Raw and undercooked meat
Most of us will be extra careful when cooking chicken or turkey, since poultry is renowned for harbouring nasties like salmonella and E.coli, but rare or undercooked meats of all sorts could cause a problem. Barbecues, where the meat may appear well done on the outside but is not cooked through, are a particular danger area.
Once again the danger comes when fish or shellfish is raw. Be extra careful with shellfish such as oysters, mussels, clams, and even lobster and crab, and if you're a dab hand at homemade sushi, it's best to freeze the fish first (for at least four days), as this will kill any bugs before you tuck in. The shop-bought variety is usually frozen before preparation and is therefore usually safe.
The majority of Britons will drink pasteurised or UHT milk as a matter of course, but if you are a fan of farmer's markets or local farm shops, check to see if their milk is unpasteurised, as this could be a source of food poisoning.

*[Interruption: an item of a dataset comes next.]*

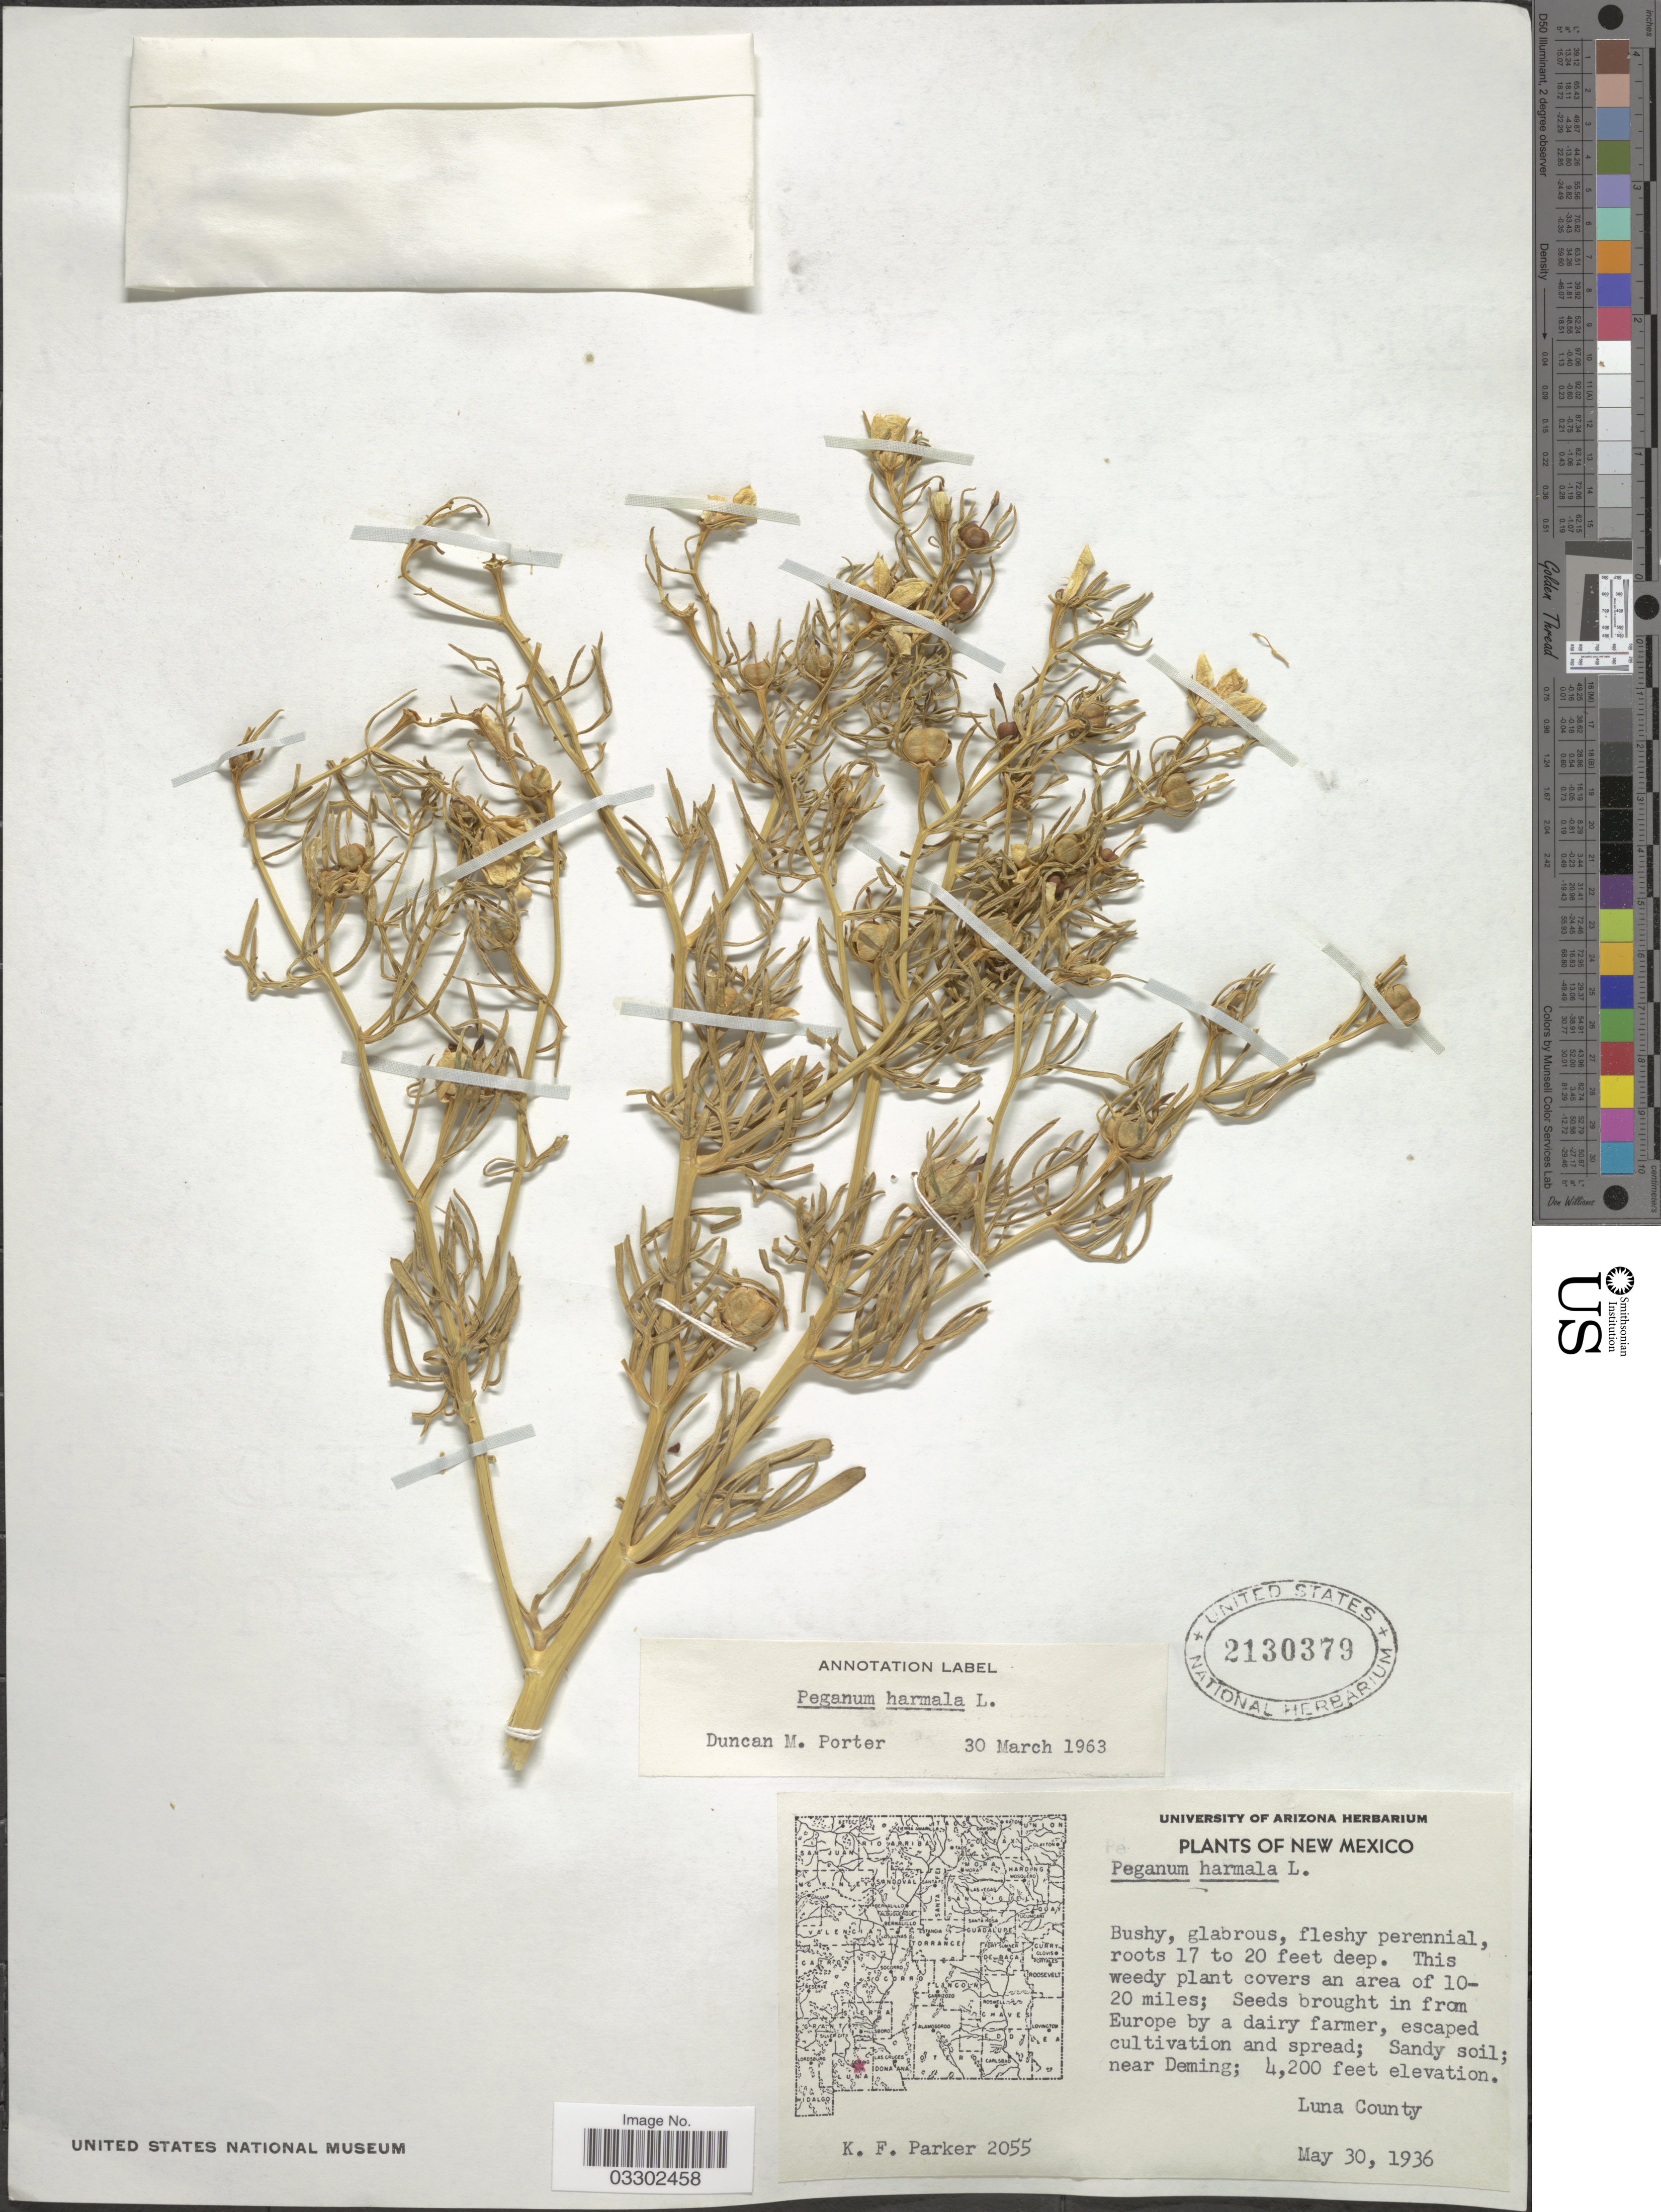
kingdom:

Likewise, cheese can be a risky business, but it is generally the soft products that are best avoided. Mould-ripened varieties such as brie and camembert, along with soft blues like gorgonzola and roquefort contain less acid and more moisture than their hard counterparts, and unfortunately that makes for an ideal environment for the likes of listeria.
Cured or fermented meats such as Parma ham, chorizo and salami make for a tempting snack or cooking ingredient, but they're also a temptation for parasites that can cause toxoplasmosis. The heat of cooking will usually kill any nasties hidden within, but to be on the safe side, freeze cold meats for four days before eating. Sadly pate may be off the menu as well, since chilled or fresh comes with a risk of listeria.
Eggs are a healthy way to start the day, but as you get older, it could pay to go hard boiled. Raw or runny eggs can contain salmonella, a potentially serious problem for older folk, so products such as mayonnaise or hollandaise sauce are best avoided.
As unlikely as it may seem, bean sprouts can hide a nasty little secret in the form of bacteria, the reason being that the warm, moist conditions required to grow them makes for a cosy home for food poisoning bugs. You can, however, enjoy them as long as they are thoroughly cooked and steaming hot throughout.